22 May

“Mind your manners, St Paul!”

Archbishop Justin Welby has told Christians firmly that we should not “proselytise” or talk about our faith to non-Christians until they invite us to do so.

It is a pity that St Paul didn’t have the benefit of the Archbishop’s guidance before he set out – without being asked – on his three missionary voyages in which he founded churches among the pagans in such as Philippi, Ephesus and Corinth. The presence of the finger-wagging, politically-correct Mr Welby on the quayside before St Paul boarded his ship would have saved the Apostle a great deal of trouble: the thirty-nine lashes he received (five times), an attempt to stone him and his shipwreck.

How ironic that Welby should choose the season of Pentecost to issue his injunction for, according to chapter two of The Acts of the Apostles, this was the day when the disciples of Jesus experienced the rushing mighty wind of the Holy Ghost and tongues of fire upon their heads and immediately rushed – all uninvited – out into the Jerusalem streets to preach to members of every race under the sun: Parthians, Medes, Elamites, dwellers in Mesopotamia, Cretes and Arabians and all the rest.

If only the wise, admonitory and well-mannered Mr Welby had been there to say, “Never mind the promptings of the Holy Ghost, St Peter! Mind your P’s and Q’s! Wait till you’re asked!”

And if we go back a little earlier to the life of Our Lord himself, we can imagine – if only Welby had been there to quieten Jesus’ enthusiasm – his command “Go ye therefore and teach all nations, baptising them in the name of the Father and of the Son and of the Holy Ghost” would never have been given. Or at the very least Jesus would surely have toned down his command to something more polite such as, “Go and ask those pagans if they’d like to join an Alpha course! Tell them there’s  red wine and pizza afterwards!”

Christian history would have turned out quite differently, if only Jesus had minded his manners.

But Welby’s verbal facility is not limited to the occasional sound-bite, such as “Don’t proselytise!” He is capable of quite extraordinary prolixity. How’s this for an example of what Humpty Dumpty called “Impenetrability”? In his Pentecost speech, he went on to say:

“I draw the line in terms of respect for the other; in starting by listening before you speak; in terms of love that is unconditional and not conditional to one iota, to one single element, on how the person responds to your own declaration of faith; and of not speaking about faith unless you are asked about faith.”

That is an utterance so syntactically obscure that Welby’s predecessor, the Great Obfuscator, Rowan Williams himself, would have been proud of it.

__Information provided__
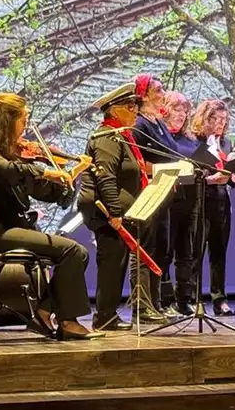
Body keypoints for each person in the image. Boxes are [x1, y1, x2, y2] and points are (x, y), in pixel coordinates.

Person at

__Description of the task__
Answer these questions from the piece on Archbishop Welby:
1. How many times did St Paul receive the thirty-nine lashes?
2. Which chapter of The Acts of the Apostles does the piece cite for the day of Pentecost?
3. What title does the writer give to Rowan Williams?

__Task answer__
1. Five times.
2. Chapter two.
3. The Great Obfuscator.